The kingdom parables continue in Matthew 13 with the parable of the hidden treasure. It reads:
Again, the kingdom of heaven is like a treasure hidden in a field, which a man found and hid, and for joy over it he goes and sells all that he has and buys that field. (Matthew 13:44)
This is perhaps one of the shortest parables given by the Lord. Do not judge the importance of a parable by its length. The Lord’s words here are powerful; the proper application in our lives will result in us having complete devotion to the kingdom of God.
There are many treasure seekers in the world. Some go to thrift stores or garage sales searching for that special prize. Some walk along beaches with metal detectors looking for gems that have washed ashore. Others go to even greater lengths, exploring the bottom of lakes or even the ocean looking for shipwrecks with lost riches.
All of the riches just listed are physical in nature, and as with all things of this world, will eventually come to naught. Some treasures were lost—they will get lost again. Even if it doesn’t happen in this generation with the current owner, it is likely that somewhere down the road it, whatever it is, will get misplaced, broken, or sold in a yard sale. Earthly treasures are not lasting.
It is rare that someone who is not seeking will find a treasure. The one who is not interested at all in treasures will be certain not to find any. The man in the parable was looking for treasure. Whether it was something specific or just a hunt for things of value, it is not revealed. Sometimes we might be looking, but don’t really know what we are looking for. Some folks are this way when it comes to the kingdom of God.
That is, of course the treasure Jesus spoke of in the parable. There is nothing that compares to the kingdom of God so far as value. When it is found, the seeker should, like this man, be willing to give up all for it. In the parable, it was a purchase requiring the sale of all the man owned. The purchase price was high—the value of the kingdom is higher!
Despite the great sacrifice necessary to buy the field and the treasure within it, there is no regret. In fact, the text tells us that it was a joy for the man to do so. When one understands the value of the kingdom of God, there will be no price too high.
The Bible reveals that the cost is high. The Lord said:
If anyone desires to come after Me, let him deny himself, and take up his cross, and follow Me. For whoever desires to save his life will lose it, but whoever loses his life for My sake will find it. For what profit is it to a man if he gains the whole world, and loses his own soul? Or what will a man give in exchange for his soul? (Matthew 16:24-26)

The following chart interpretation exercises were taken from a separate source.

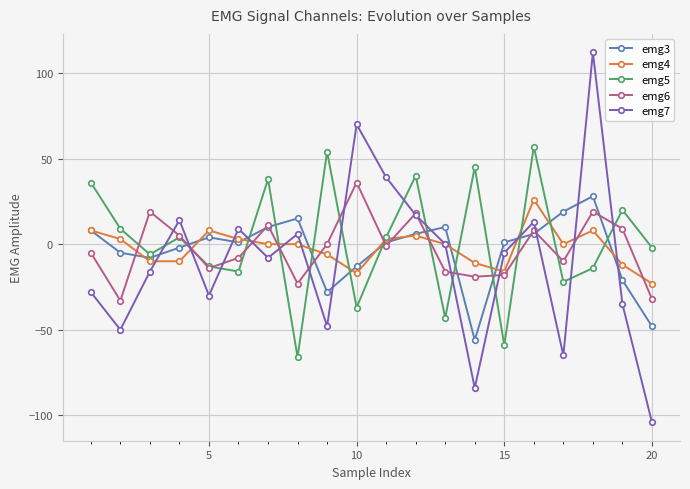

Which series has the widest spread of values?

emg7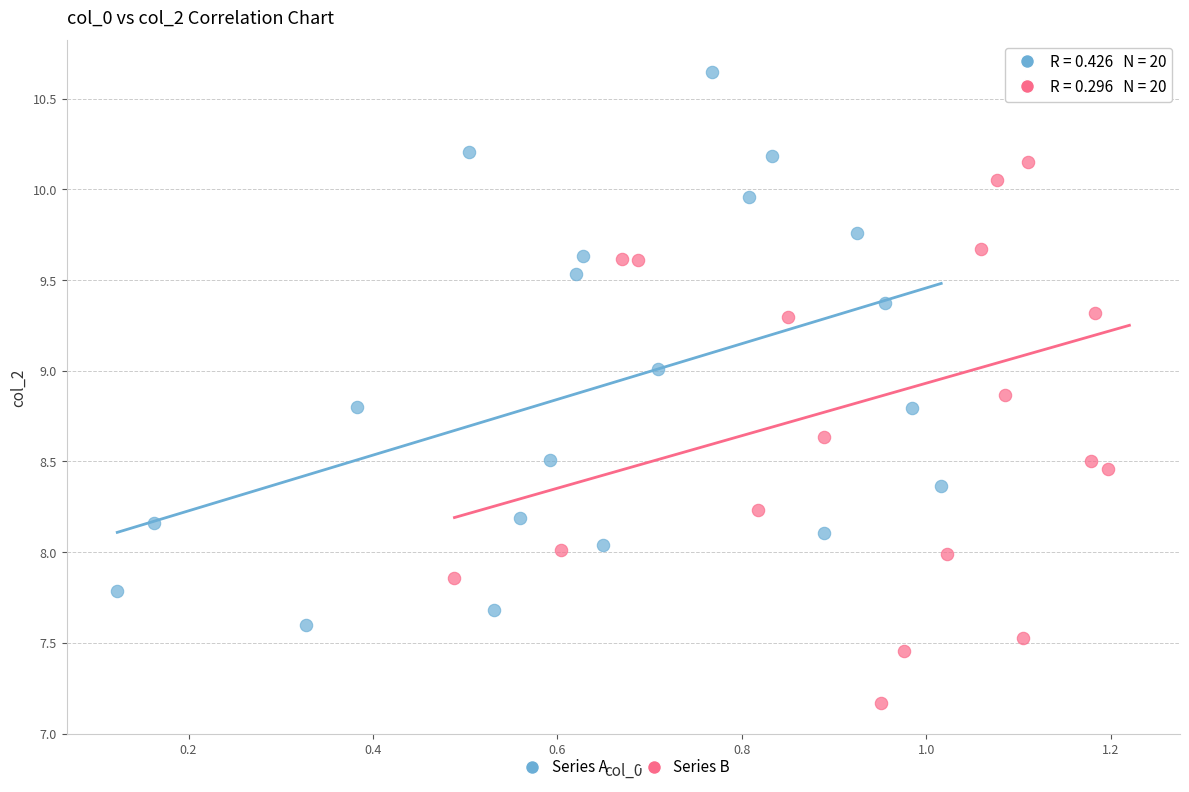

What are all the series names shown in the legend?

Series A, Series B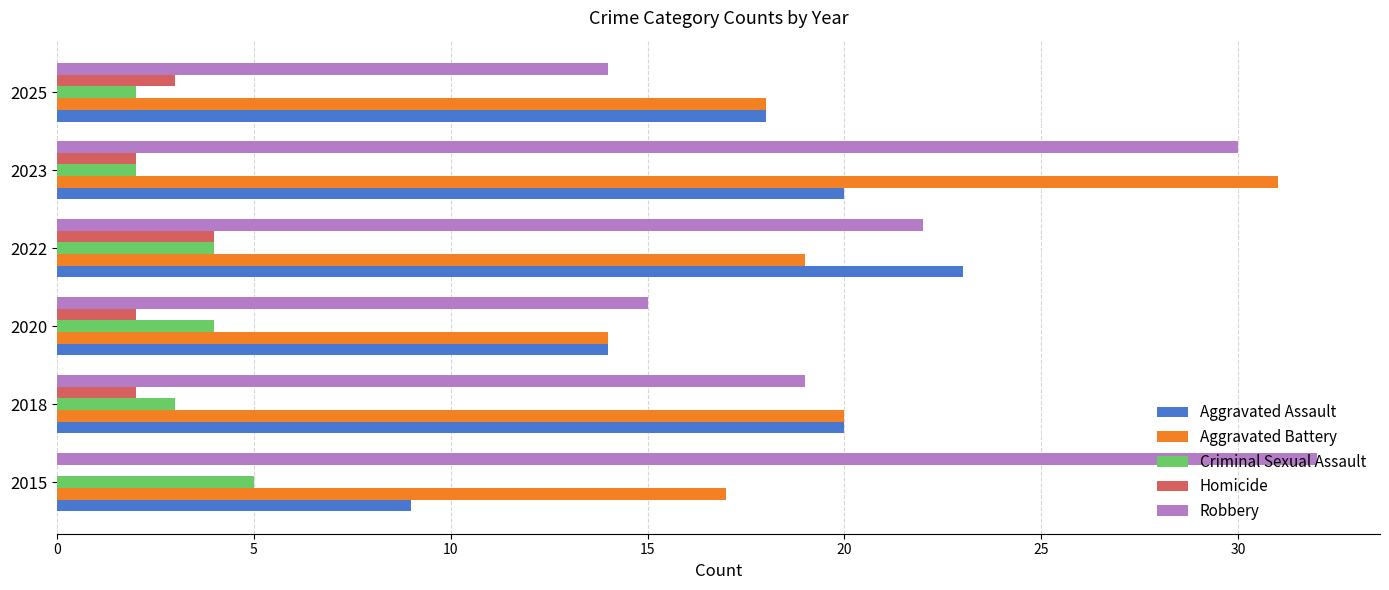

True or false: Homicide has a value of 0 at 2015.

True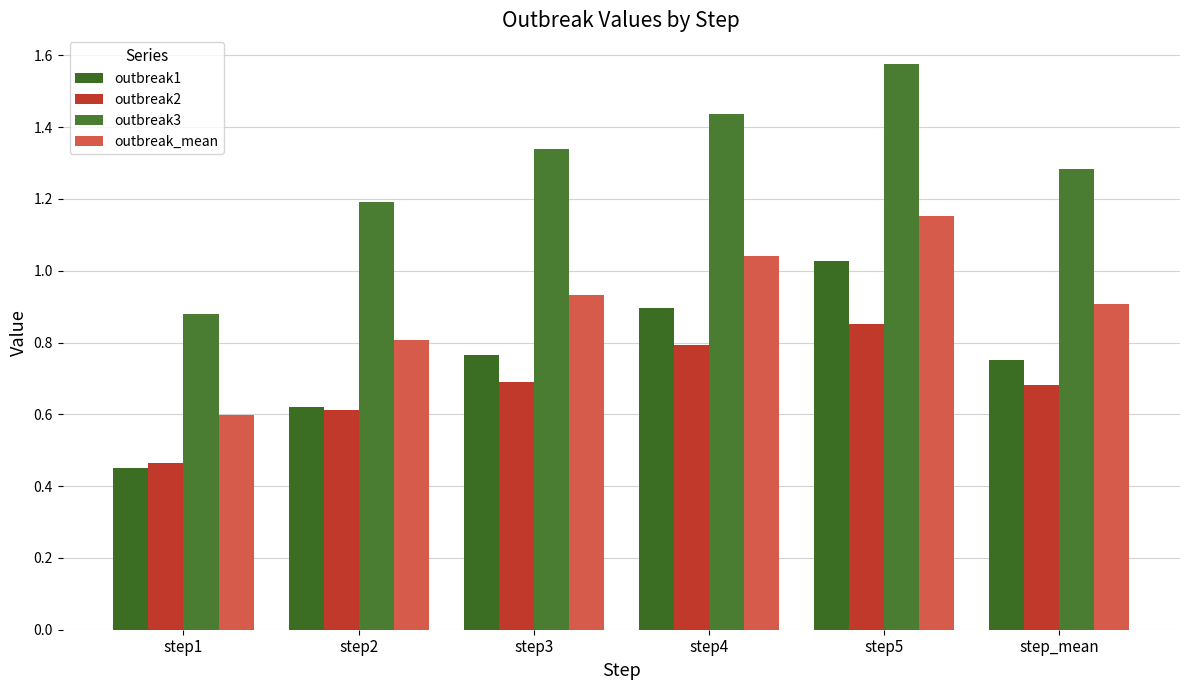

List the labels in order of outbreak3 value, smallest first.

step1, step2, step_mean, step3, step4, step5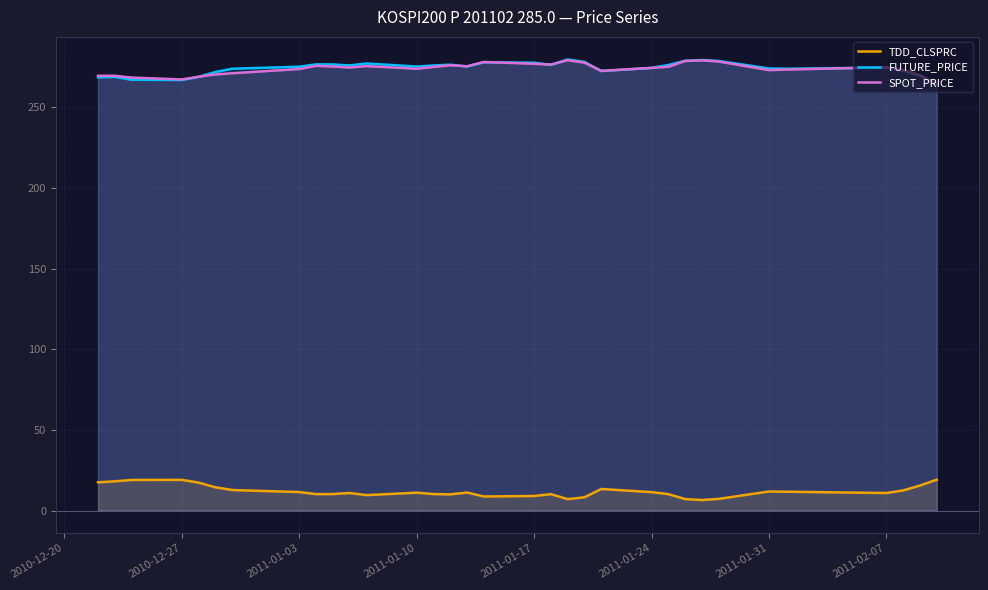

What is the greatest value displayed?

279.8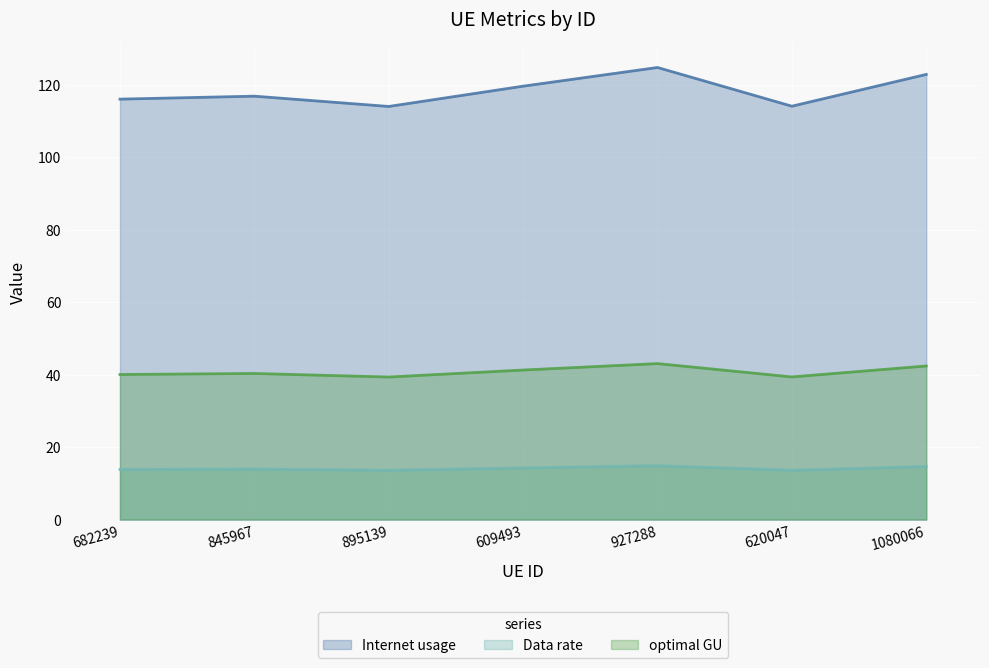

What is the total value across all series at 620047?

167.0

Elsewhere Jesus indicated that it is necessary for us to count Him more valuable than anyone else, even more important than our own life (Luke 14:26). We need to come to the Lord with the mind that we will not allow anything or anyone to be more important than He is. Consider—who else can be a Saviour? Peter tells us that there is no other name by which we can be saved (Acts 4:12).
Writing to the Corinthians, Paul acknowledged we are not the only ones who are paying a price. He said that we have been bought at a price, and thus we are no longer our own (1 Corinthians 6:19-20). Jesus paid the price to save us; His blood was shed to redeem us from sin (Acts 20:28). He paid more of a price to redeem us than we will ever pay to come to Him. And He did so with joy! The Hebrew letter says:
…looking unto Jesus, the author and finisher of our faith, who for the joy that was set before Him endured the cross, despising the shame, and has sat down at the right hand of the throne of God (Hebrews 12:2)
Is the kingdom of God a treasure to you? Have you given up all that you might obtain it? Do you know the joy of being a Christian, and having the hope of heaven?